How to impose absolute value greater than constraint

The following gives me an error and I don’t know how to fix it. I want entries of the matrix X to be bounded by -1 and 1, and in addition I wand |X(i,j)| >= 0.01 for all i and j. What am I doing wrong?

using JuMP
model = Model( )

n = 8

@variable(model, -1.0 <= X[1:n, 1:n] <= 1.0, Symmetric)
@constraint(model, minimum(abs.(X)) .>= 0.01)
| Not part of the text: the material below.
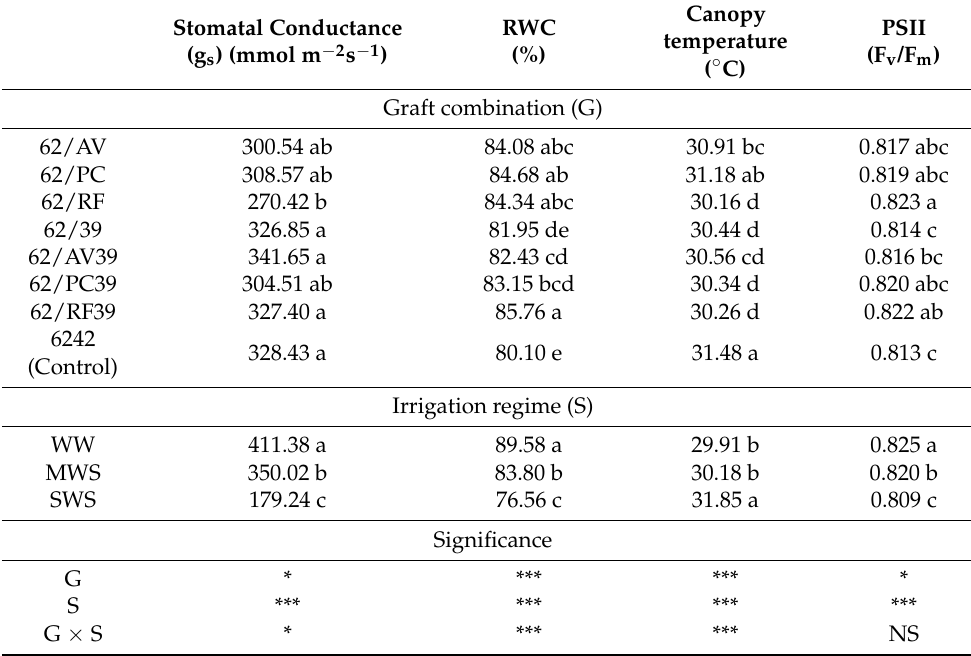
Table 2. Influence of grafting and water stress levels on stomatal conductance, leaf relative water content (RWC), canopy temperature and Fv/Fm.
MethodError: no method matching abs(::LinearAlgebra.Symmetric{VariableRef, Matrix{VariableRef}})
Closest candidates are:
  abs(::ForwardDiff.Dual{T}) where T at ~/.julia/packages/ForwardDiff/pDtsf/src/dual.jl:238
  abs(::Signed) at /Volumes/Julia-1.7.2/Julia-1.7.app/Contents/Resources/julia/share/julia/base/int.jl:180
  abs(::Unsigned) at /Volumes/Julia-1.7.2/Julia-1.7.app/Contents/Resources/julia/share/julia/base/int.jl:179
  ...

I guess that abs isn’t supported in constraints. Maybe try replacing min(abs(X)) .>= 0.01 with something like these two constraints: X[1:n, 1:n] ≤ -0.01 and 0.01 ≤ X[1:n, 1:n].

1 Like

minimum(abs.(X))?

I need OR not AND which I don’t know how to code

1 Like

Yes that’s the correct syntax but still I get the error

MethodError: no method matching abs(::VariableRef)
Closest candidates are:
  abs(::ForwardDiff.Dual{T}) where T at ~/.julia/packages/ForwardDiff/pDtsf/src/dual.jl:238
  abs(::Signed) at /Volumes/Julia-1.7.2/Julia-1.7.app/Contents/Resources/julia/share/julia/base/int.jl:180
  abs(::Unsigned) at /Volumes/Julia-1.7.2/Julia-1.7.app/Contents/Resources/julia/share/julia/base/int.jl:179

Realize that even if you can formulate this for JuMP, it’s likely to be a pretty terrible combinatorial optimization problem — your feasible set is not only non-convex, it is actually disconnected, with an exponentially large number of disjoint sign choices. It may be pretty hard (probably NP hard) for any algorithm to solve such a problem. Are you sure you can’t formulate a different problem for your application? Why do you need the absolute-value constraint?

2 Likes

As @stevengj alludes to, you can model this using binary variables:

using JuMP

function add_abs_greater_than_constraint(x::VariableRef, abs_min::Float64)
    lb, ub = lower_bound(x), upper_bound(x)
    x_neg = @variable(model, lower_bound = 0, upper_bound = -lb)
    x_pos = @variable(model, lower_bound = 0, upper_bound = ub)
    z = @variable(model, [1:2], Bin)
    @constraints(model, begin
        x == x_pos - x_neg
        sum(z) == 1
        x_pos <= z[1]
        x_pos >= abs_min * z[1]
        x_neg <= z[2]
        x_neg >= abs_min * z[2]
    end)
    return
end

n = 8
model = Model()
@variable(model, -1.0 <= X[1:n, 1:n] <= 1.0, Symmetric)
for i in 1:n, j in i:n
    add_abs_greater_than_constraint(X[i, j], 0.01)
end

But an absolute value greater than constraint is a little unusual. What’s wrong with zero elements in X?